(FOX 9) - As we turn the page on another summer and head into fall, our green will soon begin the transition to brown. In a typical year, that can lead to some brilliant colors. But, I would curb your expectations this year as our drought is likely to have an impact on just how eye-popping those colors will be.
Trees don't typically produce a lot of color in the fall when they are stressed, especially when that stress comes from lack of moisture. Even with some improvement in our soil moisture over the last 10 days or so, for most trees it's just too little too late.
MINNESOTA DROUGHT: Your questions answered
Some trees have already begun the transition to the dormancy of winter hoping to stave off death and bloom next spring when there is more moisture. Because they're trying to get to dormancy as fast as possible, they will go from green to brown quite quickly, instead of gradually going through the spectrum of colors.
Now, the caveat here is that local soil moisture can vary quite a bit so while the overall fall color season may be a bit dull, there are still likely to be small pockets of pretty nice color. The best way to look for where those areas might be is to look at just how damp our vegetation currently is. The map below is called the Vegetation Drought Response Index.
Vegetation Drought Response Index in Minnesota. (FOX 9)
This shows a higher definition look at just how much moisture is trapped in area plants and trees. Ironically, those areas in orange and red will likely not see much of those colors in the landscape through the fall because vegetation is quite stressed. Many parts of northern Minnesota are included in that, ultimately the locations that see some of the most brilliant colors in a typical year.

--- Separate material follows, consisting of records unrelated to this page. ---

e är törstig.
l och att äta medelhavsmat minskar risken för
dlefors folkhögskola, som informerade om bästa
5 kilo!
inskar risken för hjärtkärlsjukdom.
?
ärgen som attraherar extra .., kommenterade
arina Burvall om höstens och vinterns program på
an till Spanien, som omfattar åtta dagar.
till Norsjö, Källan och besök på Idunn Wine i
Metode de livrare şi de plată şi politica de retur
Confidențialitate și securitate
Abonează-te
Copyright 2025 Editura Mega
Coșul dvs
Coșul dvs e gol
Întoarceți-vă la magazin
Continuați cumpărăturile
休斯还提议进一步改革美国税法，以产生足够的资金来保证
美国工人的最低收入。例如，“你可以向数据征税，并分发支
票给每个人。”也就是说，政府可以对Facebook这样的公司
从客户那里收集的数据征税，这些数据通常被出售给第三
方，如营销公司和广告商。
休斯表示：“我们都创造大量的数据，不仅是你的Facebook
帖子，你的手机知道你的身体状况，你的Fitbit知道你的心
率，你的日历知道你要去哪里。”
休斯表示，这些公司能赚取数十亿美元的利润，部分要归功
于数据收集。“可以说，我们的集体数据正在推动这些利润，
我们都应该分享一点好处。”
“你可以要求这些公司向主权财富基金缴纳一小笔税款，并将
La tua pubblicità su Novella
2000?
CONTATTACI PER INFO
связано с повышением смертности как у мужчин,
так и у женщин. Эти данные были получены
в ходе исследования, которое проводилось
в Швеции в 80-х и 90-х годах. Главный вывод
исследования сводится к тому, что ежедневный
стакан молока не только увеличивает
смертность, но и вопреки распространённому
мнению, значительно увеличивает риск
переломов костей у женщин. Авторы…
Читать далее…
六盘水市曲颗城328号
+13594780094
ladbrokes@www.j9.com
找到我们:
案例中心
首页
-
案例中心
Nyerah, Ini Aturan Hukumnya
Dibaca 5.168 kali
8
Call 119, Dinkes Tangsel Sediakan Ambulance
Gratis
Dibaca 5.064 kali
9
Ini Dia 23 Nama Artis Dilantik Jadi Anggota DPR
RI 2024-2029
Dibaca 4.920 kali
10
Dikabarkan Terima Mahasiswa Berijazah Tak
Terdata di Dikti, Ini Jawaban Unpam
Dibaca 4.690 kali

For almost all other locations statewide, there is at least a little stress as plants are lacking moisture. The only exceptions are in small areas of the southeast and a sliver of the west.
So where do you have the best chance to see some brilliant colors this year? Well, those couple small areas of Minnesota I just mentioned, but you could try heading east.
Vegetation Drought Response Index for Wisconsin. (FOX 9)
That same drought index shows much of Wisconsin fairing far better than Minnesota in soil and plant moisture. Sure, there's a little stress across parts of western and northern Wisconsin, but much of the central half of the state is quite wet. This should give much of Wisconsin the opportunity to see some really nice colors over the next few weeks.